# Hey there



## scorpio85 (Aug 7, 2008)

Hey everyone,

I must admit that I am quite new to this whole online community thing, being sort of a closet writer and all. I'm sure i will be delighted to have finally made the plunge and look forward to getting feedback from all of you on my work. 

Until then see ya!


----------



## alanmt (Aug 7, 2008)

glad you came out of the closet!  welcome!


----------



## ash somers (Aug 7, 2008)

hi and welcome


----------



## ohdear (Aug 7, 2008)

It must be dark writing in the closet.
what do you write?
online groups are highly addictive.....*grin* you may never get back into the closet to write again. *wink* you have been warned.


----------



## Sam (Aug 7, 2008)

Welcome to the forum, Scorpio.

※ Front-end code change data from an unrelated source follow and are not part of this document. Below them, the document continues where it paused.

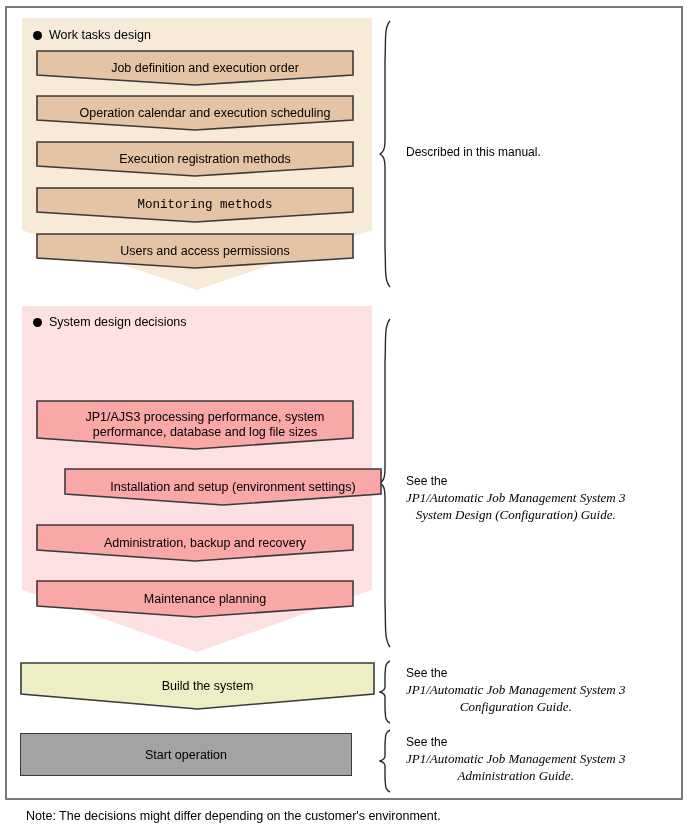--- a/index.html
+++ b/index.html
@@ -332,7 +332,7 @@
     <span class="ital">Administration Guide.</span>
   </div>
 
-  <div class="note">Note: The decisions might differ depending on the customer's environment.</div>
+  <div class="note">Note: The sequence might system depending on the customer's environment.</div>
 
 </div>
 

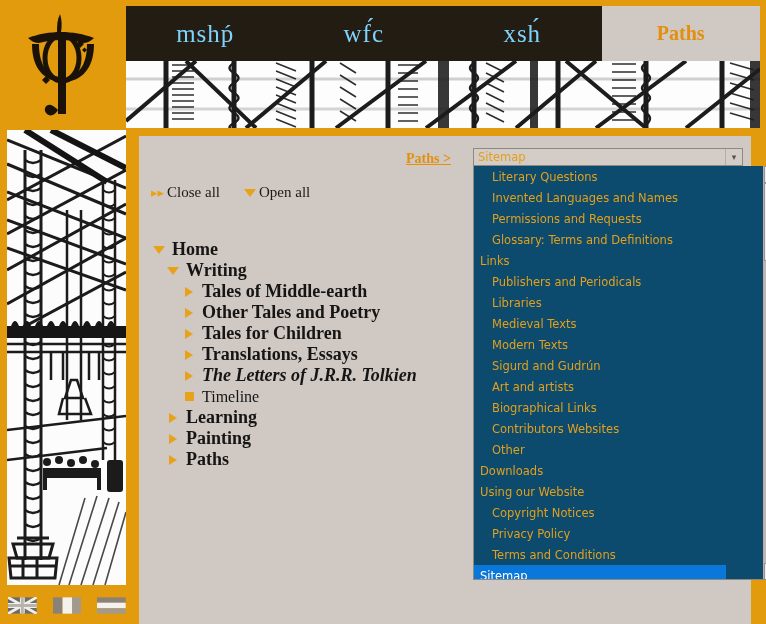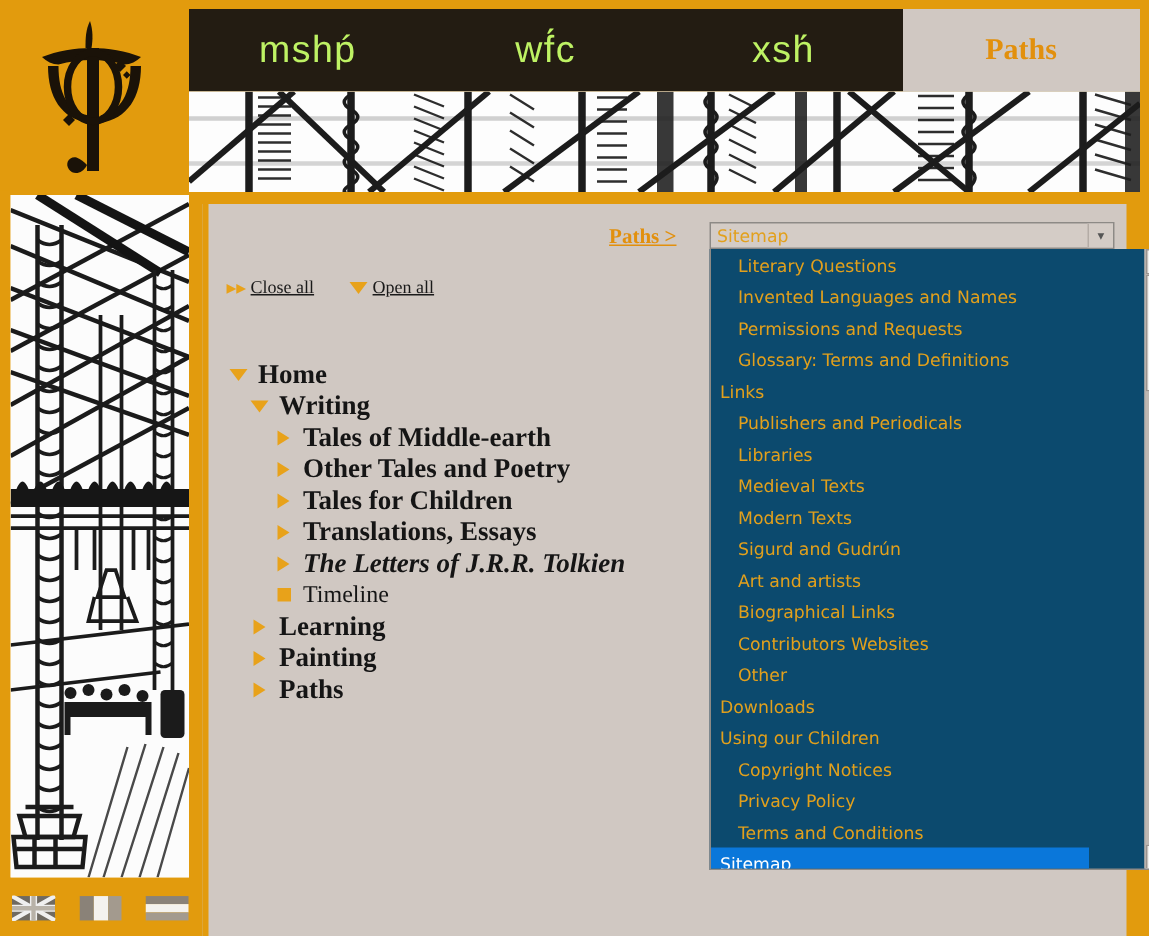--- a/index.html
+++ b/index.html
@@ -41,9 +41,9 @@
     flex: 1 1 0;
     height: 55px;
     display: flex; align-items: center; justify-content: center;
-    color: #bef264;
+    color: #7dd3fc;
     font-size: 23px;
-    font-family: Liberation Sans, sans-serif;
+    font-family: Liberation Serif, serif;
     cursor: pointer;
     user-select: none;
   }

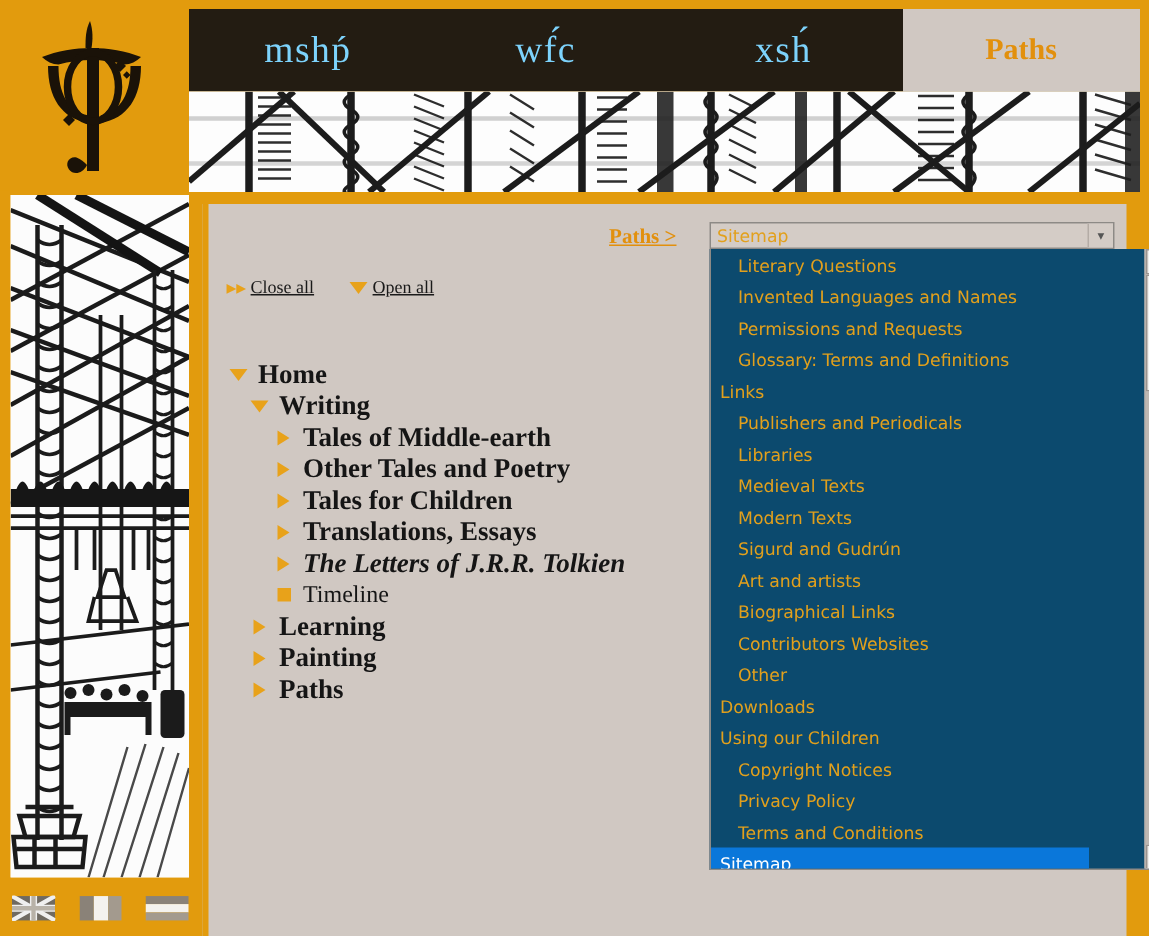--- a/index.html
+++ b/index.html
@@ -113,9 +113,8 @@
   }
   .tree-ctrl .ctrl-label {
     font-family: "Liberation Serif", serif;
-    font-size: 12px;
+    font-size: 15px;
     color: #1a1a1a;
-    text-decoration: underline;
     padding-right: 4px;
   }
   .ic-dblchev { color: #e8a21a; font-size: 13px; line-height: 1; }

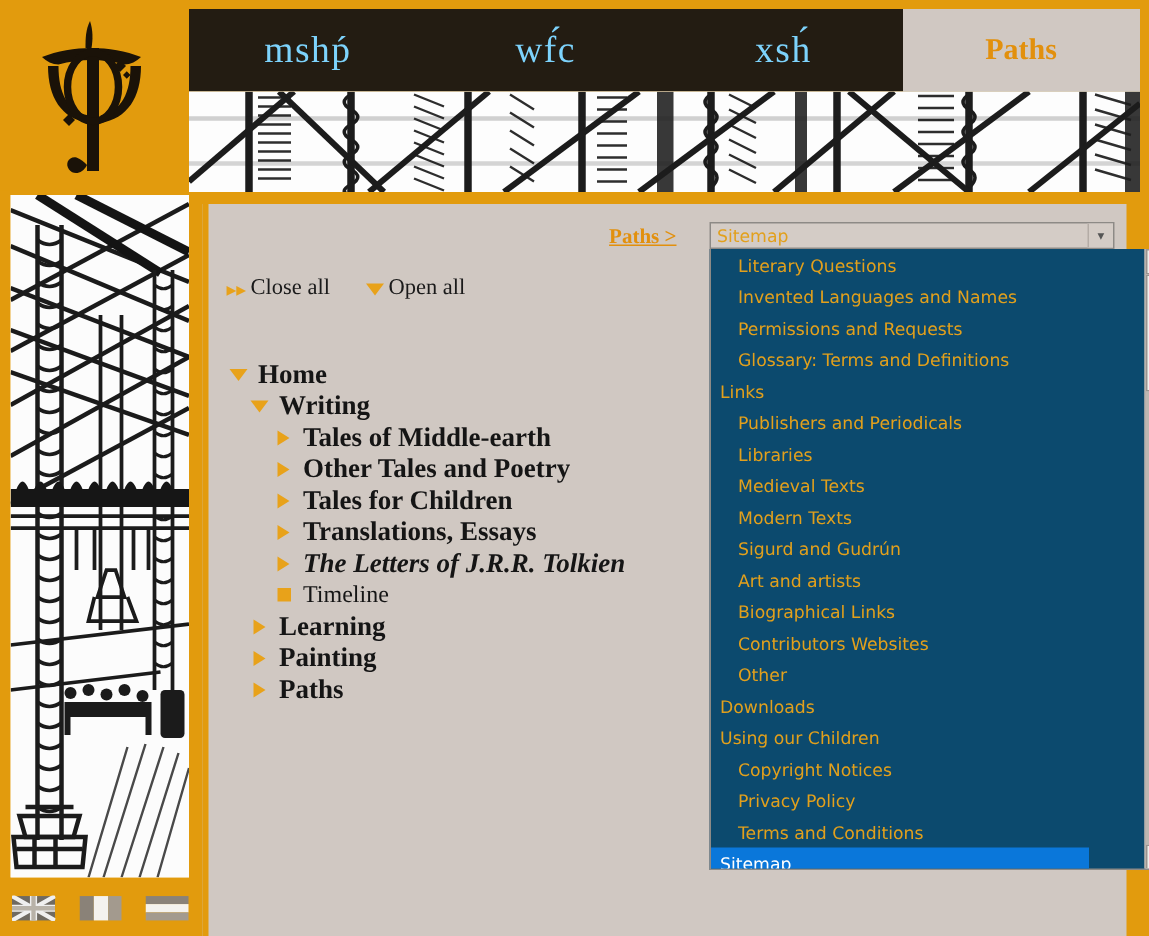--- a/index.html
+++ b/index.html
@@ -566,7 +566,7 @@
           <div class="opt indent">Contributors Websites</div>
           <div class="opt indent">Other</div>
           <div class="opt">Downloads</div>
-          <div class="opt">Using our Children</div>
+          <div class="opt">Using our Website</div>
           <div class="opt indent">Copyright Notices</div>
           <div class="opt indent">Privacy Policy</div>
           <div class="opt indent">Terms and Conditions</div>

I'm sure you'll like it here.


----------



## terrib (Aug 7, 2008)

glad to have you, scorpio


----------



## SparkyLT (Aug 7, 2008)

Hey and welcome, Scorp. Nice having you. I used to be a closet writer, but this is much more fun! Hope you enjoy yourself.


----------



## The girl left behind... (Aug 7, 2008)

A closet writer?? My dear, there is such a thing as a kitchen table and chair!! You don't have to hide in the closet!!! You must have been the middle child... I am glad you have found us, your eyes must be damaged beyond repair now because of the dark.... tsk tsk, no worries, we don't descriminate against the blind here.
Welcome!!!


----------



## WriterDude (Aug 7, 2008)

Some of us likes the closet. It's cozy there. And eyes are overrated. :mrgreen:


----------



## Shinn (Aug 7, 2008)

Hi there and welcome.


----------



## The Prodigy (Aug 7, 2008)

WF is like a closet - a big one, still dark and scary, and everyone writes. Yeah, think you'll fit in nicely. Welcome to WF.


----------



## Sen Yama (Aug 7, 2008)

welcome!


----------



## moderan (Aug 7, 2008)

Greetings.


----------



## scorpio85 (Aug 8, 2008)

Well thanks everyone. What a warm welcome. That's all for now my eyes are still adjusting to the light!


----------



## Nickie (Aug 9, 2008)

Hello to you, Scorpio, and welcome to the forum!


Nickie


----------



## flashgordon (Aug 9, 2008)

Welcome to the forum, lots of helpful people here.


----------